Como si alguien te hiciera una caricia mientras te da una cuchillada.

No es por las palabras en sí, no es su definición de diccionario.

Es increíble. Alejandro me llamó así mil veces... lo hace a diario, utilizando otras fórmulas parecidas.

Pero el mi amor que me dedicó Federico...

Es evidente que tiene que ver con mis sentimientos, y no con los suyos... que son obviamente inexistentes.

Federico jugó conmigo de manera cruel, precisa, casi quirúrgica.

Tal vez ni siquiera se haya dado cuenta de lo que dijo.

Posiblemente, unos segundos después, también se lo dijera a otra.

¿En qué momento creí sus palabras?

¿En qué momento desdibujé tanto quien soy que ahora no sé existir fuera del mi amor que me ha dicho mientras me rompía?

No puedo comprender que lo que siento haya surgido de la nada, en apenas días. Y sin embargo, parece un dolor tan viejo.

¿Cómo se hace para continuar ahora, borroneada pero no reescrita?


Una mano me roza la pierna y abro los ojos para encontrarme con la mirada de mi tía a través del espejo de la peluquería.

—Ya han terminado, cielo, estás hermosa —me dice y, aunque no tengo costumbre, de manera disimulada, observo mi reflejo en el espejo.

Llevo el cabello brillante y voluminoso, cayendo en ondas al final, en capas.
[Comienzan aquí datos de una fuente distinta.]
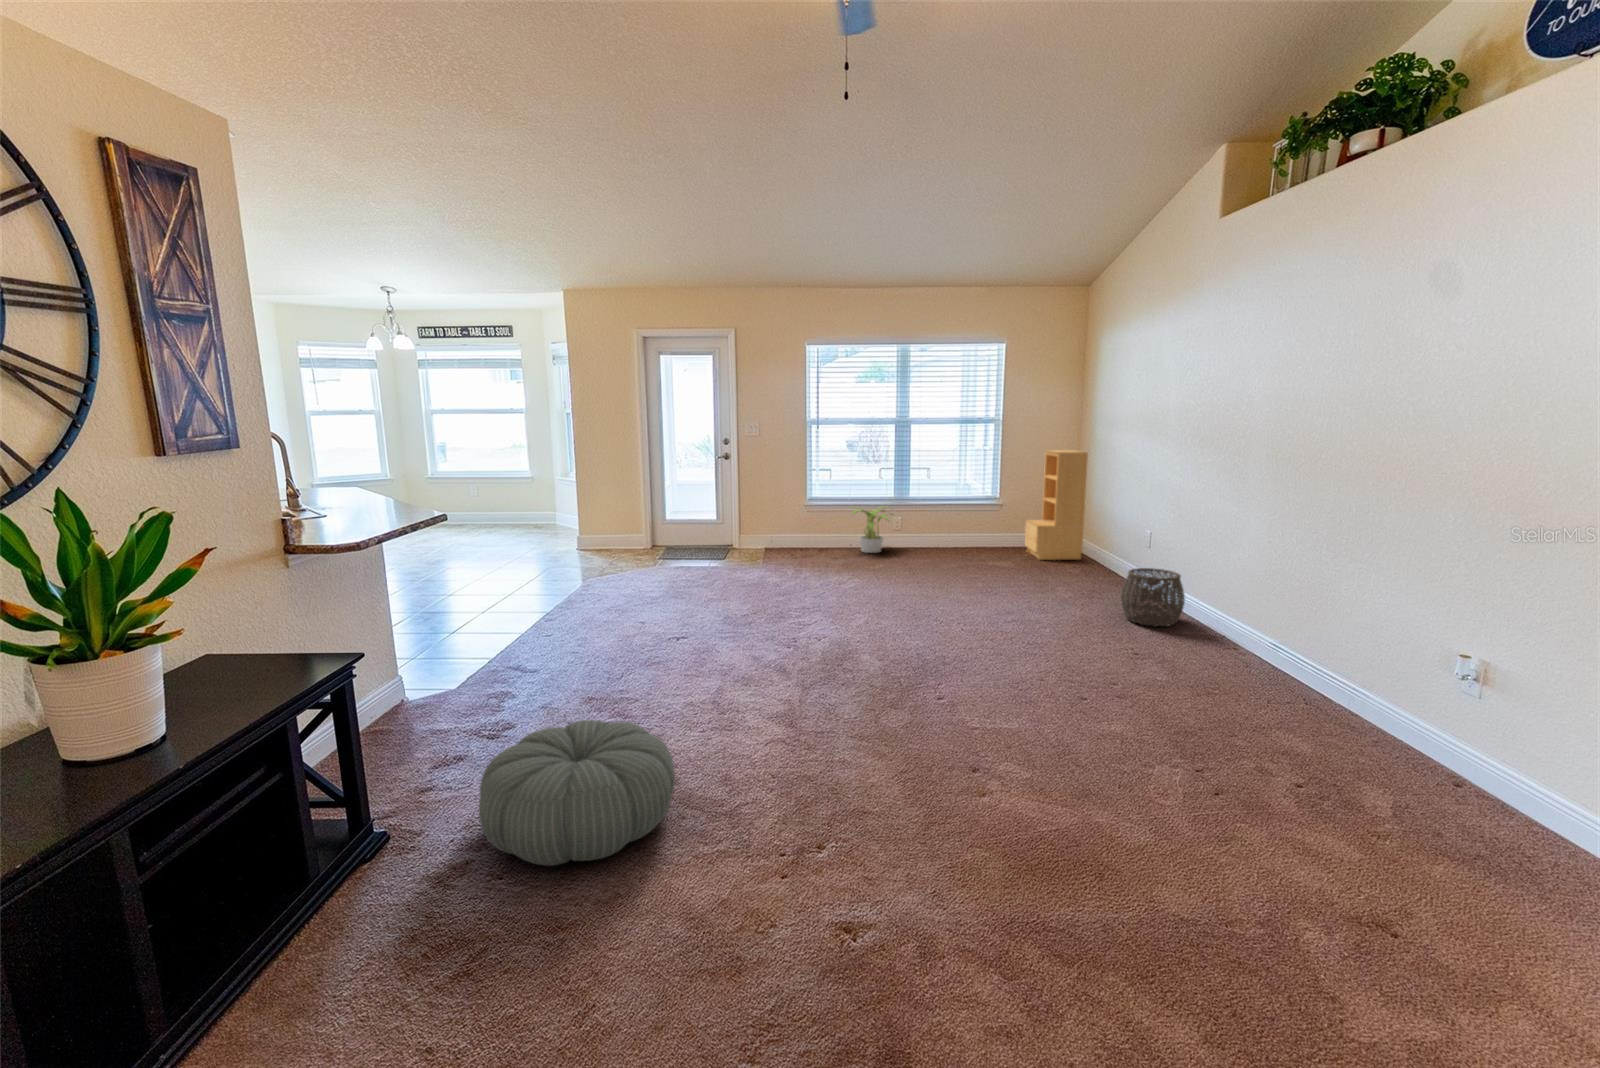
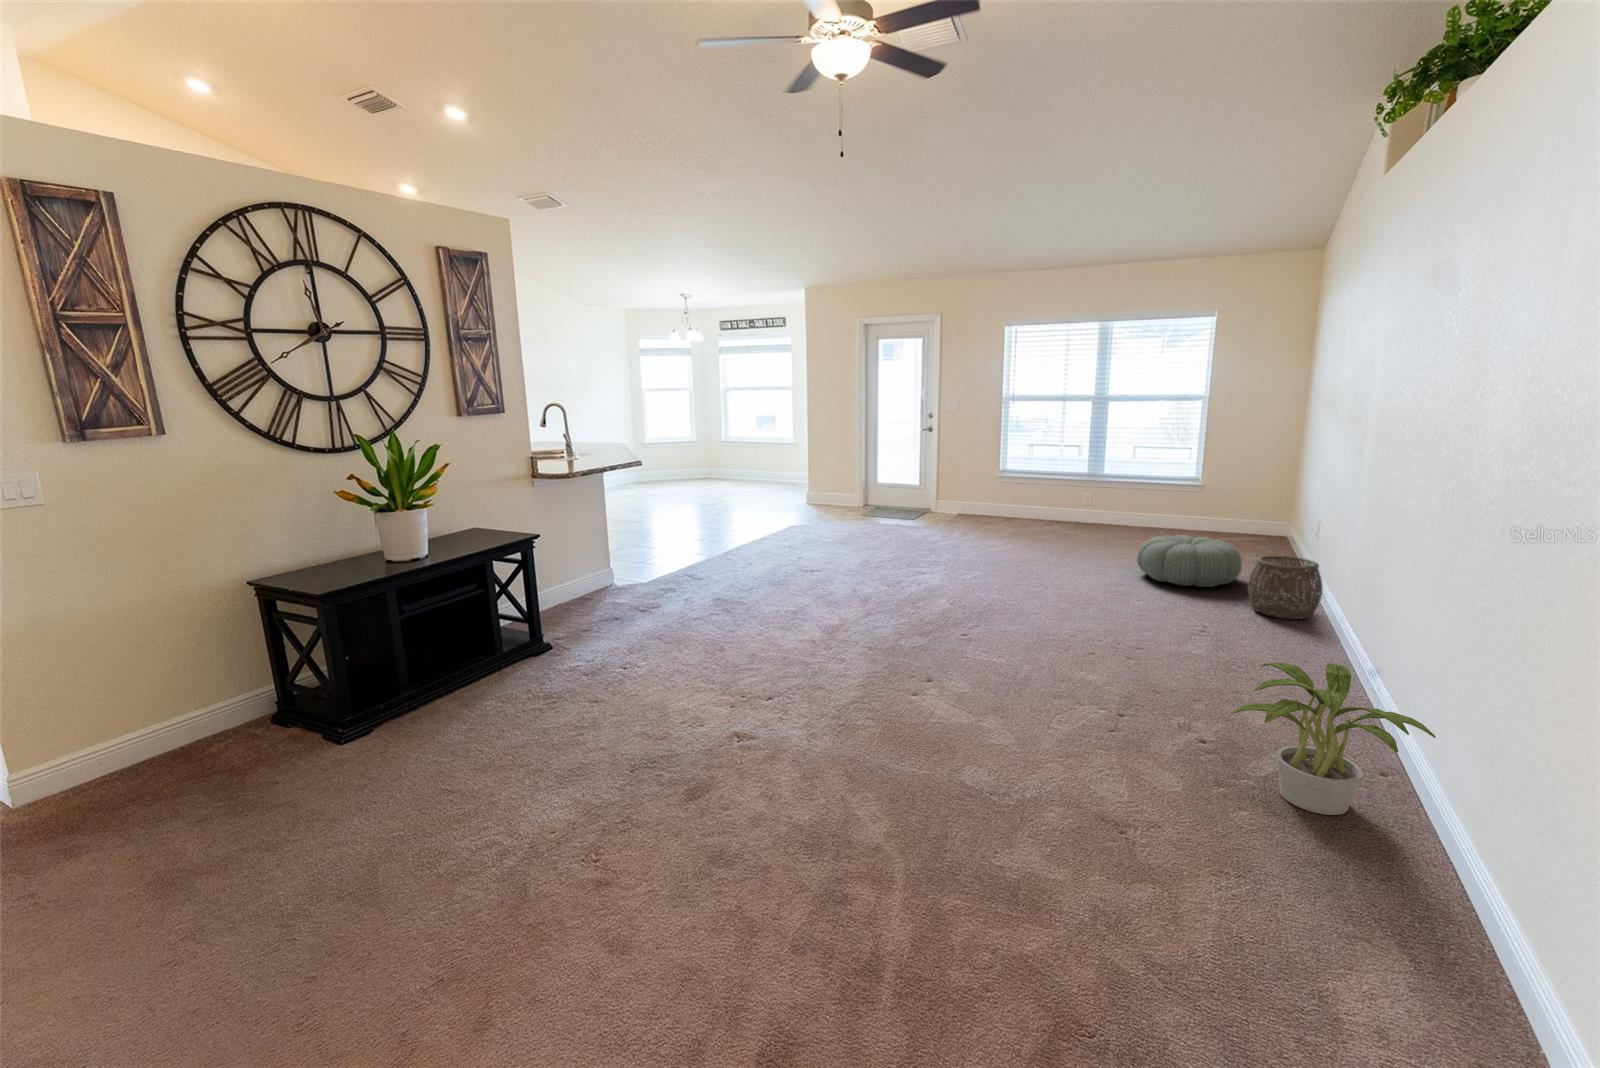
bookshelf: present [1025,450,1088,560] -> none [1228,429,1304,551]
potted plant: present [852,507,889,553] -> present [1231,662,1436,815]
pouf: present [479,720,675,866] -> present [1137,535,1242,587]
Un maquillaje sencillo, pero elegante.

Mi tía llegó esta mañana de un humor de maravillas, contrastando con mi depresión interna, invisible, pero profunda.

Me obligó a salir de compras, y se lo agradecí enormemente. Más allá de necesitar algo más elegante para la fiesta, me era imperativo salir del hotel.

La mañana con Alejandro no fue mejor que la noche, posterior a su repentina ansiedad por formar una familia.

—¿Qué pasa? —se preocupa, ante mi falta de respuesta—. ¿Estás pensando en lo que pasó ayer o en lo que te dijo Alejandro?

—En ambas cosas.

—Tal vez deberías pensar solo en ti misma.

—Le dije que no podíamos tener un hijo.

—¿Porque no lo amas?

—Bueno —suspiro—, en verdad porque estoy ciega y no podría cuidar de un bebé y...

—Pero tú no estás...

—Tía. Ya lo sé, pero... un hijo es de por vida... bueno, para algunos padres al menos —dejo salir con pesar—. La cadena que me une a Alejandro ya está bastante tensa en mi garganta.